Gait feature extraction based on restricted Boltzmann machine and its recognition method

LI Kai, CAO Kefan   

  1. School of Cyber Security and Computer, Hebei University, Baoding 071002, China
  • Received:2019-03-03 Online:2019-11-25 Published:2019-11-25

摘要: 针对步态识别问题,研究了受限玻尔兹曼机的步态特征提取及其识别.主要基于行人图像序列,通过背景分割、归一化以及步态周期的计算,采用叠加方法生成步态能量图,以此作为步态的特征图像,利用受限玻尔兹曼机自动获取步态特征.选取中科院CASIA步态数据库以及支持向量机、孪生支持向量机、神经网络与K-近邻方法对使用受限玻尔兹曼机方法的特征提取进行了研究,同时与主成分分析PCA、线性判别分析LDA、卷积神经网络CNN特征提取与识别方法进行了比较.

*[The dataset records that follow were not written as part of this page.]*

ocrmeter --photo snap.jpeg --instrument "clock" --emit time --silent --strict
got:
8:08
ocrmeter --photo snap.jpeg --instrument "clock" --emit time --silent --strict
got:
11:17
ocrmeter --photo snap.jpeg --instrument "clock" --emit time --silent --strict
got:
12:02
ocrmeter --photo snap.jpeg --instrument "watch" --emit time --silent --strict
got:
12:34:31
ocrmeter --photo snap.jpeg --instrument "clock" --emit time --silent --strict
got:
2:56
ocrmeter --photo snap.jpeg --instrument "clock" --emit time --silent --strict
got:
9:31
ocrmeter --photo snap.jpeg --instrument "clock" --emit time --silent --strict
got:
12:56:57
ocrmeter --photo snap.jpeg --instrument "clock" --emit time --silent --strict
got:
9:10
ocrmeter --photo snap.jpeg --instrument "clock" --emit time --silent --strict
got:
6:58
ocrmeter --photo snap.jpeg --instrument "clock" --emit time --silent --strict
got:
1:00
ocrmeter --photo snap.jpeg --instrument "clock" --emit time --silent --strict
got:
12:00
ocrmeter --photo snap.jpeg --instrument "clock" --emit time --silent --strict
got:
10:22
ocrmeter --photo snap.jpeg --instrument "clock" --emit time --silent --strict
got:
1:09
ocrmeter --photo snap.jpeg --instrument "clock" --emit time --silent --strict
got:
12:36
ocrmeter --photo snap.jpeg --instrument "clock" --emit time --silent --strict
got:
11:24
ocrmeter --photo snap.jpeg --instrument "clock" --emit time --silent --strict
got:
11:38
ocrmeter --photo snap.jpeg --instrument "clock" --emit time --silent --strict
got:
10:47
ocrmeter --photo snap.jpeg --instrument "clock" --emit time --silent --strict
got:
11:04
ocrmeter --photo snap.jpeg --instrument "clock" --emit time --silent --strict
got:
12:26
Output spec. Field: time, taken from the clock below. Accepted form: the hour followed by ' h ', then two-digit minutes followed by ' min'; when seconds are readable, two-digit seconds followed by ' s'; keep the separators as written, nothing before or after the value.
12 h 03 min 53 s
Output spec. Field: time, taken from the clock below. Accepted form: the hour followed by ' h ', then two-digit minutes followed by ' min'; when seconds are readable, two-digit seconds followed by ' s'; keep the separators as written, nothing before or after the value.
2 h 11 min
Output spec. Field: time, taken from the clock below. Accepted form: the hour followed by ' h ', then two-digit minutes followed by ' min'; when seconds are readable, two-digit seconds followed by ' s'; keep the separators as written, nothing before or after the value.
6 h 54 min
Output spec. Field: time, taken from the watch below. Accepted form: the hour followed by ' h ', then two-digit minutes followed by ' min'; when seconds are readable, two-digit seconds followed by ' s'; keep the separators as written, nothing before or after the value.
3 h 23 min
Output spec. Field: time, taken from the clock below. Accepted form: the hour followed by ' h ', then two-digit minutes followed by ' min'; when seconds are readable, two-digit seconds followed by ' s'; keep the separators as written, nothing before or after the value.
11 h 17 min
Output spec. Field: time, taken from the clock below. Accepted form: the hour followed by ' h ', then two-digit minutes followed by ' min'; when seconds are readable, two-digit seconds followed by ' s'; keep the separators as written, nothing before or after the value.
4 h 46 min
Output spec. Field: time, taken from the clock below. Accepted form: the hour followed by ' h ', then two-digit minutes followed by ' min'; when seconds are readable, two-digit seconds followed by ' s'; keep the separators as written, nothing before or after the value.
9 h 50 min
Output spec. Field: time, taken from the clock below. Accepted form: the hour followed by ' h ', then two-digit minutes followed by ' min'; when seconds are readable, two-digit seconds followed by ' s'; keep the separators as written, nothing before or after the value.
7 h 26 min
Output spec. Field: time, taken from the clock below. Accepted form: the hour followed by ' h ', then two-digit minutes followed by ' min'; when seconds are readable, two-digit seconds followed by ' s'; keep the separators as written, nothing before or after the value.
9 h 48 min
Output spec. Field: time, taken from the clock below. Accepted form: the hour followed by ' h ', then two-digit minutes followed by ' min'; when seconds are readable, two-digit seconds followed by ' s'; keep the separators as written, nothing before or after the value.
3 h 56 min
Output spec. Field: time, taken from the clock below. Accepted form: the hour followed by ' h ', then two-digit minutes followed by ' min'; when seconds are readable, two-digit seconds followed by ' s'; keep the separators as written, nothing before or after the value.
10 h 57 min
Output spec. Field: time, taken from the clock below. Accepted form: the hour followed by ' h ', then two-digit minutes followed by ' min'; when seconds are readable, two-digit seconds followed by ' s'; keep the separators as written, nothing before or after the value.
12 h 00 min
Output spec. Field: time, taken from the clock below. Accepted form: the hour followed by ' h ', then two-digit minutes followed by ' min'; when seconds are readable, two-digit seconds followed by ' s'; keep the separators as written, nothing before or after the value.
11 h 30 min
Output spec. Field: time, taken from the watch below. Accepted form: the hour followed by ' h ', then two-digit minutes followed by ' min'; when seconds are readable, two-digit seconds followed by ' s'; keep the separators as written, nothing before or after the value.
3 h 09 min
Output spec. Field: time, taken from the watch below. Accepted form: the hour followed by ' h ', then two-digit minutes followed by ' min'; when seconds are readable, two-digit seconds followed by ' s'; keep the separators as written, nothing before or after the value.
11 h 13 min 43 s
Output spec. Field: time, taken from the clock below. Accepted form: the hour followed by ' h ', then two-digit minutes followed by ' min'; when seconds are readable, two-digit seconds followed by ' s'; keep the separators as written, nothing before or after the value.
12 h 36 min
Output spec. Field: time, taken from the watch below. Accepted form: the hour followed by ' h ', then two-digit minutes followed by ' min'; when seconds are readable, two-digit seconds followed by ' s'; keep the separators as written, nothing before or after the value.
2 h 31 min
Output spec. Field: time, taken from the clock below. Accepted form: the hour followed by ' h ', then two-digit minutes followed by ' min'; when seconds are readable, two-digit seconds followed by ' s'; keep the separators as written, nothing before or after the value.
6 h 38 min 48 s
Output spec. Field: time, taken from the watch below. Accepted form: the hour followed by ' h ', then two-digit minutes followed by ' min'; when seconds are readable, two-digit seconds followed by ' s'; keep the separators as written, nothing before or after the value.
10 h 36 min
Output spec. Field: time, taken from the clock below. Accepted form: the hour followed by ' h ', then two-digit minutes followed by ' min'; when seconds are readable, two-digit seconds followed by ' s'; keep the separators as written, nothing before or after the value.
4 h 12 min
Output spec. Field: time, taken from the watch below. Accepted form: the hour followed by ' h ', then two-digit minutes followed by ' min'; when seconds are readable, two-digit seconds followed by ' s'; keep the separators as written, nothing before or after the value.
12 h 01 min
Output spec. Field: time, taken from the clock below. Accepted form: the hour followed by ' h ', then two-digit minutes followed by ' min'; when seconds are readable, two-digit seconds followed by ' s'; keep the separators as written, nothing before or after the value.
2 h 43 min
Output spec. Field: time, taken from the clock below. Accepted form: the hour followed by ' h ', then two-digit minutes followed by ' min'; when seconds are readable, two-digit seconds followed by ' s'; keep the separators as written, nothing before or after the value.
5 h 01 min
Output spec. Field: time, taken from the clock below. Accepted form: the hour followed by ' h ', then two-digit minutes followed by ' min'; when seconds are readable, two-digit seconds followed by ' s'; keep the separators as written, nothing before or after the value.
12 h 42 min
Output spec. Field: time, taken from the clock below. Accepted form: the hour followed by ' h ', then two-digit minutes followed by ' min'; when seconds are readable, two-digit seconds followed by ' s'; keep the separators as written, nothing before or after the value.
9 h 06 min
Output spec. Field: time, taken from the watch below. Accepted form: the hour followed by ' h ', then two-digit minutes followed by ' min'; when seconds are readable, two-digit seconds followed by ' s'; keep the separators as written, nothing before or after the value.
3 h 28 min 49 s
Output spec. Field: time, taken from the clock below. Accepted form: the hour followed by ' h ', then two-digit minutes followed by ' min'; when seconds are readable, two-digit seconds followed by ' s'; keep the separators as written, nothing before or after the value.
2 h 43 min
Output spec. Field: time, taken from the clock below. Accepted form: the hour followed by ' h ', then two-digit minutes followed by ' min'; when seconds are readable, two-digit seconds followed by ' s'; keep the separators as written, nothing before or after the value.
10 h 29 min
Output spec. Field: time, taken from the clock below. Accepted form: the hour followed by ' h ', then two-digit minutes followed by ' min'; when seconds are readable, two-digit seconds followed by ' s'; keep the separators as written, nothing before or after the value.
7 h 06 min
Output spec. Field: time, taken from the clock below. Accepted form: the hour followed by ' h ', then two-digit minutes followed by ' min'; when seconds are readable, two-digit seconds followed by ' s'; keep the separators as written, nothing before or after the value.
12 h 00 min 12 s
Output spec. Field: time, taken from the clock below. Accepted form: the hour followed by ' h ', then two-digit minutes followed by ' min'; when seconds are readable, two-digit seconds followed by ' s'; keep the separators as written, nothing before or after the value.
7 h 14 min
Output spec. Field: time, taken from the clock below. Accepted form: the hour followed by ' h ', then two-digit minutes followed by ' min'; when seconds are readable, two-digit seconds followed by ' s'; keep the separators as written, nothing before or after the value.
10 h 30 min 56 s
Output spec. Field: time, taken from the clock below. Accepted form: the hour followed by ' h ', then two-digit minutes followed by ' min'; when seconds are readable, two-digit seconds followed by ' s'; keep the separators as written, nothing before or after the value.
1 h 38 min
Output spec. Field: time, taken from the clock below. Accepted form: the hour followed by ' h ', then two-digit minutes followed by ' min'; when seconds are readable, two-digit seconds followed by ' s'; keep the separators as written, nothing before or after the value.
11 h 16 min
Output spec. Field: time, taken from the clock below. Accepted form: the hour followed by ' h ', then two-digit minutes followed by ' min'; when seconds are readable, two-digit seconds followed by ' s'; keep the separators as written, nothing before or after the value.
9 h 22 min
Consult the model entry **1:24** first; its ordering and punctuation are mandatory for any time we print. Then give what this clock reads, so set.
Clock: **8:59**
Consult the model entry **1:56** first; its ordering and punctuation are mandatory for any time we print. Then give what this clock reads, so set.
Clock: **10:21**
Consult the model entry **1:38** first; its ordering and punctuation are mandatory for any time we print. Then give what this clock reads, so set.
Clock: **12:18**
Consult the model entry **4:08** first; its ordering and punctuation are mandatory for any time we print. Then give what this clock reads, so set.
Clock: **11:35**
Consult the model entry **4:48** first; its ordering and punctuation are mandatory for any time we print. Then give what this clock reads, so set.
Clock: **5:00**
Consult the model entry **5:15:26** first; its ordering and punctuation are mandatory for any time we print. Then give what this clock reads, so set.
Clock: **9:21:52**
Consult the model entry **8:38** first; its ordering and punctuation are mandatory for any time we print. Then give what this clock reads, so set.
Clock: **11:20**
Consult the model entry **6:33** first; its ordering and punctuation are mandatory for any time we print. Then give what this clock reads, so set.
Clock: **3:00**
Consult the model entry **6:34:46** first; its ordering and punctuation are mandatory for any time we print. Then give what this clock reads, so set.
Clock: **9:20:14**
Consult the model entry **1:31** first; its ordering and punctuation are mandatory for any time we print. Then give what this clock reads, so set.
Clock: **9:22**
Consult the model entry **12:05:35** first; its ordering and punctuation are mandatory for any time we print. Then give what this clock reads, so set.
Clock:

关键词: 受限玻尔兹曼机(RBM), 步态能量图, 特征提取, 步态识别

Abstract: Aiming at gait recognition, the gait feature extraction and recognition of restricted Boltzmann machine(RBM)are studied. Based on the human pedestrian image sequence, the gait energy map is generated by background segmentation, normalization and gait cycle calculation. The gait energy map is used as the feature image of gait, and the gait feature is automatically acquired by RBM. The gait database of Chinese Academy of Sciences CASIA is chosen to study the gait recognition using RBM method for different classification methods, including support vector machine, twin support vector machine, neural network and K-nearest neighbor method. At the same time, this approach is compared with PCA, LDA and CNN feature extraction and recognition.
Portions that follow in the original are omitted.